### SUPPLIED TEXT
--- --- ---

Arnold Böcklin (16 October 1827 – 16 January 1901) was a Swiss symbolist painter.
Life and art
He was born at Basel. His father, Christian Frederick Böcklin (b. 1802), was descended from an old family of Schaffhausen, and engaged in the silk trade. His mother, Ursula Lippe, was a native of the same city. Arnold studied at the Düsseldorf academy under Schirmer, and became a friend of Ludwig Andreas Feuerbach. Schirmer, who recognized in him a student of exceptional promise, sent him to Antwerp and Brussels, where he copied the works of Flemish and Dutch masters. Böcklin then went to Paris, worked at the Louvre, and painted several landscapes.
After serving his time in the army, Böcklin set out for Rome in March 1850. At Rome, he married Angela Rosa Lorenza Pascucci in 1853. The sight of the Eternal City was a fresh stimulus to his mind. So, too, was the influence of Italian nature and that of the dead pagan world. These new influences brought allegorical and mythological figures into his compositions. In 1856 he returned to Munich, and remained there four years. He then exhibited the Great Park, one of his earliest works, in which he treated ancient mythology. Of this period, too, are his Nymph and Satyr, Heroic Landscape (Diana Hunting), both of 1858, and Sappho (1859). These works, which were much discussed, together with Lenbach's recommendation, gained him his appointment as professor at the Weimar academy. He held the office for two years, painting the Venus and Love, a Portrait of Lenbach, and a Saint Catherine.
He was again at Rome from 1862 to 1866, and there gave his fancy and his taste for violent colour free play in his Portrait of Mme Böcklin, and in An Anchorite in the Wilderness (1863), a Roman Tavern, and Villa on the Seashore (1864). He returned to Basel in 1866 to finish his frescoes in the gallery, and to paint, besides several portraits, The Magdalene with Christ (1868), Anacreon's Muse (1869), and A Castle and Warriors (1871). His Portrait of Myself, with Death playing a violin (1873), was painted after his return again to Munich, where he exhibited Battle of the Centaurs, Landscape with Moorish Horsemen and A Farm (1875). From 1876 to 1885 Böcklin was working at Florence, and painted a Pietà, Ulysses and Calypso, Prometheus, and the Sacred Grove.

--- --- ---

### INFORMATION PROVIDED
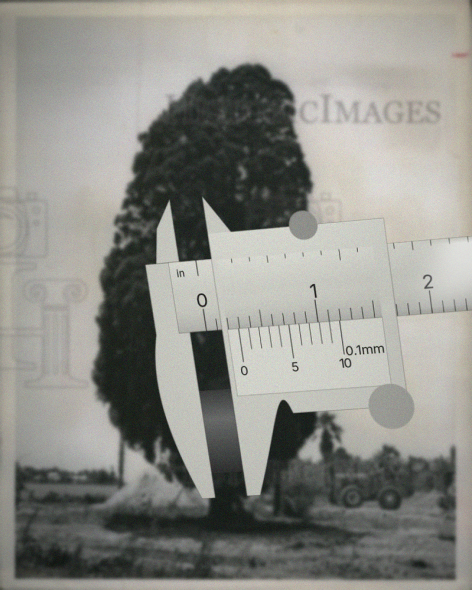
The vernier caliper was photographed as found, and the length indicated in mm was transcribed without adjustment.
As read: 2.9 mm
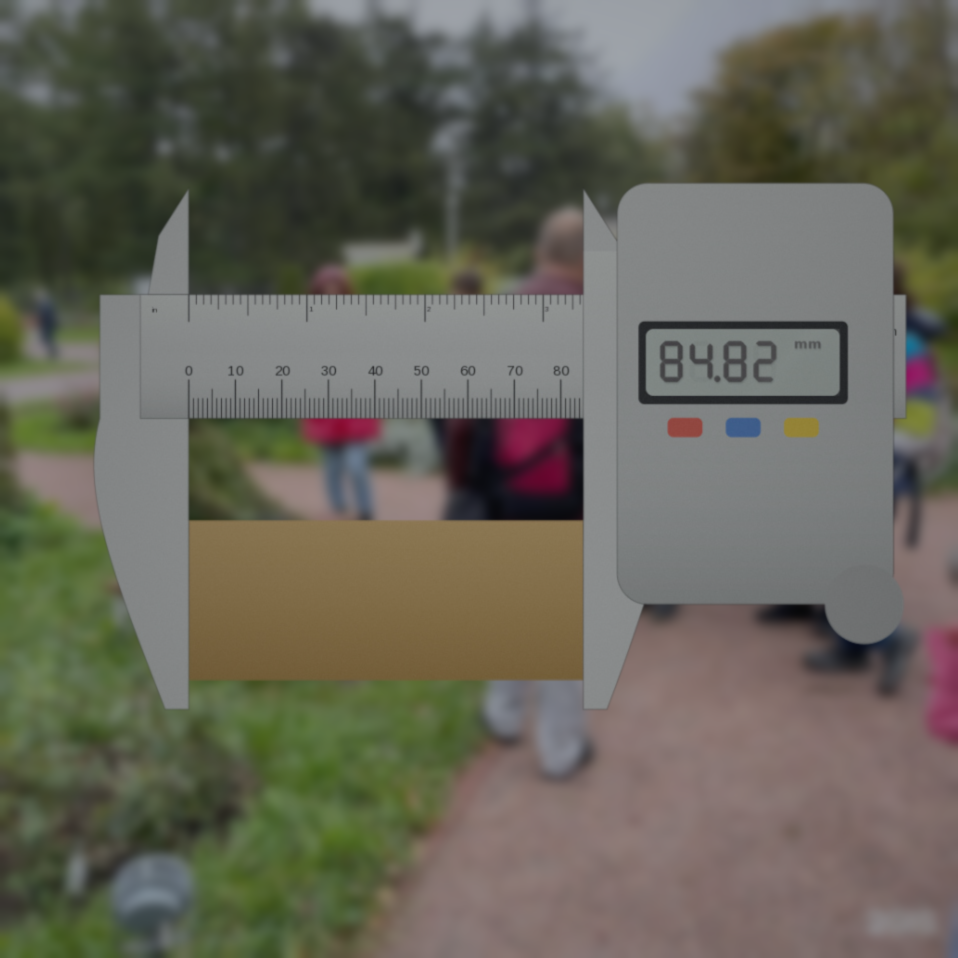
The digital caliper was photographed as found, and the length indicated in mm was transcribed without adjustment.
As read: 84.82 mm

--- --- ---

### TASK REQUIREMENTS
[1] Please transcribe the Arnold Böcklin biography from "Arnold Böcklin (16" up to and including "painted several landscapes.".
[2] According to the Arnold Böcklin biography, whom did Böcklin marry in Rome, and in what year?
[3] Extend the Arnold Böcklin biography onward from its last sentence.

### ANSWERS TO THE EXERCISES
[1]
Arnold Böcklin (16 October 1827 – 16 January 1901) was a Swiss symbolist painter.
Life and art
He was born at Basel. His father, Christian Frederick Böcklin (b. 1802), was descended from an old family of Schaffhausen, and engaged in the silk trade. His mother, Ursula Lippe, was a native of the same city. Arnold studied at the Düsseldorf academy under Schirmer, and became a friend of Ludwig Andreas Feuerbach. Schirmer, who recognized in him a student of exceptional promise, sent him to Antwerp and Brussels, where he copied the works of Flemish and Dutch masters. Böcklin then went to Paris, worked at the Louvre, and painted several landscapes.

[2] Angela Rosa Lorenza Pascucci, in 1853.

[3]
From 1886 to 1892 he settled at Zürich. Of this period are the Naiads at Play, A Sea Idyll, and War. After 1892 Böcklin resided at San Domenico, near Florence.
Influenced by Romanticism his painting is symbolist with mythological subjects often overlapping with the Pre-Raphaelites. His pictures portray mythological, fantastical figures along classical architecture constructions (often revealing an obsession with death) creating a strange, fantasy world.
Böcklin is best known for his five versions of Isle of the Dead, which partly evokes the English Cemetery, Florence, close to his studio and where his baby daughter Maria had been buried. An early version of the painting was commissioned by a Madame Berna, a widow who wanted a painting with a dream-like atmosphere.
Clement Greenberg wrote in 1947 that Böcklin's work "is one of the most consummate expressions of all that was now disliked about the latter half of the nineteenth century."
Böcklin exercised an influence on Surrealist painters like Max Ernst and Salvador Dalí, and on Giorgio de Chirico.
Otto Weisert designed an Art Nouveau typeface in 1904 and named it "Arnold Böcklin" in his honor.
Böcklin's paintings, especially Isle of the Dead, inspired several late-Romantic composers. Sergei Rachmaninoff (see Isle of the Dead (Rachmaninoff)) and Heinrich Schulz-Beuthen both composed symphonic poems after it, and in 1913 Max Reger composed a set of Four Tone Poems after Böcklin of which the third movement is "The Isle of the Dead" (The others are "The Hermit playing the Violin", "At play in the Waves" and "Bacchanal"). Hans Huber's second symphony is entitled Böcklin-Sinfonie, after the artist and his paintings.
Rachmaninoff was also inspired by Böcklin's painting Die Heimkehr ("The Homecoming" or "The Return") when writing his Prelude in B minor, Op. 32, No. 10.
Adolf Hitler was fond of Böcklin's work, at one time owning 11 of his paintings.
When asked who was his favorite painter, Marcel Duchamp controversially named Arnold Böcklin as having a major influence on his art. Whether Duchamp was serious in this assertion is still debated.
H. R. Giger has a picture called Hommage to Boecklin, based upon Isle of the Dead.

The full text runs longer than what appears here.